Chiasso

Opere sparite «in viaggio»: scatta la perquisizione

Controllo negli uffici di una società di trasporti nell’ambito delle indagini sulla scomparsa di una tela e di una scultura – Erano rientrate da una fiera a Londra
© CdT/Chiara Zocchetti
Giuliano Gasperi
06.07.2024 06:00

Il Ticino rimane un crocevia del commercio e del traffico internazionale di opere d’arte e Chiasso, che del nostro cantone è la capitale logistica, non può che essere uno snodo importante in tal senso. Anche per le vicende giudiziarie legate a quadri, sculture, reperti e altri beni preziosi. Lo testimonia un’operazione condotta l’anno scorso, e di cui abbiamo avuto notizia solo recentemente, in una ditta con sede nella cittadina di confine. Del caso si accenna nel rendiconto 2023 del Consiglio di Stato parlando della «perquisizione negli uffici di una società operante nel settore del trasporto di opere d’arte a Chiasso in riferimento alla sparizione, da una fiera internazionale tenutasi a Londra, di due tele per un valore stabilito in un milione duecentomila franchi». In realtà, secondo nostre informazioni, si tratta di una tela e di una scultura, entrambe realizzate da artisti italiani del Novecento, e la sparizione sarebbe avvenuta «in viaggio». Il collezionista proprietario delle opere si era infatti rivolto a una casa di spedizione per organizzare – non effettuare fisicamente – il trasporto delle opere una volta terminata la fiera in Inghilterra, ma ad un certo punto, dopo essere state portate in un magazzino nel Milanese, la tela e la scultura sono svanite nel nulla. Gli inquirenti sono tuttora a caccia d’informazioni utile a ritrovarle: da lì la perquisizione nella ditta di Chiasso – chiamata in causa dal proprietario che non ha ricevuto le opere – per capire se e che ruolo ha avuto in questa operazione. È pendente anche un altro caso: nel rendiconto del Governo si cita «la richiesta di assistenza giudiziaria internazionale relativa ad un reperto archeologico, una testa in marmo di epoca romana risalente al terzo secolo dopo Cristo, trafugato in Italia ed esportato in Ticino negli anni Ottanta». Su questa seconda fattispecie non abbiamo tuttavia nessuna informazione in più.

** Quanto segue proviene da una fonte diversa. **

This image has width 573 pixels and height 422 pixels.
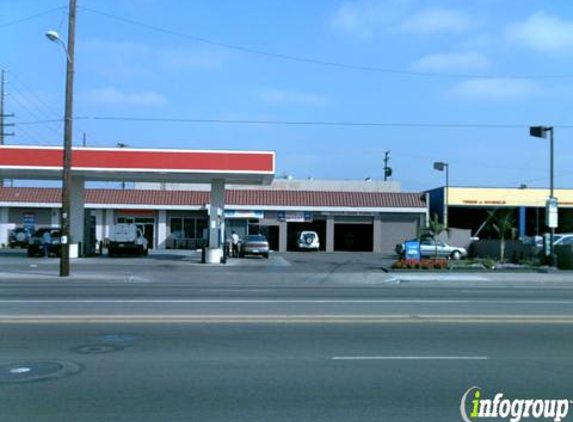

Maglie più strette (troppo?)

Dicevamo della Svizzera come crocevia. Fino a un ventennio fa, per quanto riguarda le movimentazioni illegali di opere, il nostro Paese era un sentiero ancora più battuto rispetto a quanto lo sia oggi, e questo a causa di una certa riluttanza delle autorità elvetiche ad inasprire le leggi sul trasferimento di beni culturali. Le cose sono cambiate nel 2005, quando l’importazione e l’esportazione illecita di opere d’arte ritenute beni culturali degni di particolare protezione sono diventate reato. Grazie alla nuova legge si è venuto a creare il presupposto della doppia punibilità, che permette alle autorità di un Paese come l’Italia di chiedere assistenza giudiziaria ai colleghi svizzeri, i quali possono adottare misure come perquisizioni o sequestri. Con l’Italia, un anno più tardi, è poi stato sottoscritto un accordo bilaterale sull’importazione ed il rimpatrio di beni culturali che prevede, tra le altre cose, che se un bene è stato importato illecitamente, il Paese che lo ha perso ha diritto a chiederne la restituzione alla persona o della società che lo detiene fisicamente, in cambio di un’indennità.

Spalloni e punti franchi

Le nuove regole hanno indubbiamente messo ordine nel settore e dato agli inquirenti uno strumento per combattere i traffici illeciti, ma secondo alcuni addetti ai lavori hanno anche «ingessato» il mercato dell’arte, penalizzando i collezionisti che vogliono vendere o anche solo spostare le loro opere, così come gli artisti contemporanei. La Svizzera rimane comunque un hub interessante, per due ragioni: l’IVA più bassa rispetto ad altri Stati europei e la mancanza del cosiddetto diritto di seguito, che prevede una percentuale sulla compravendita delle opere per gli eredi degli autori. Questo per quanto riguarda le movimentazioni legali. Poi non sono certo scomparse quelle illegali. I trafficanti, come spiegato alcuni anni fa dai Carabinieri del Comando Tutela Patrimonio Culturale ai colleghi della RSI, usano gli «spalloni» per portare al di qua del confine la merce, che poi nascondono in posti sicuri come i punti franchi o i caveau di qualche banca. Così possono mostrare i beni ai loro potenziali acquirenti e gestire la trattativa in tranquillità. Relativa tranquillità.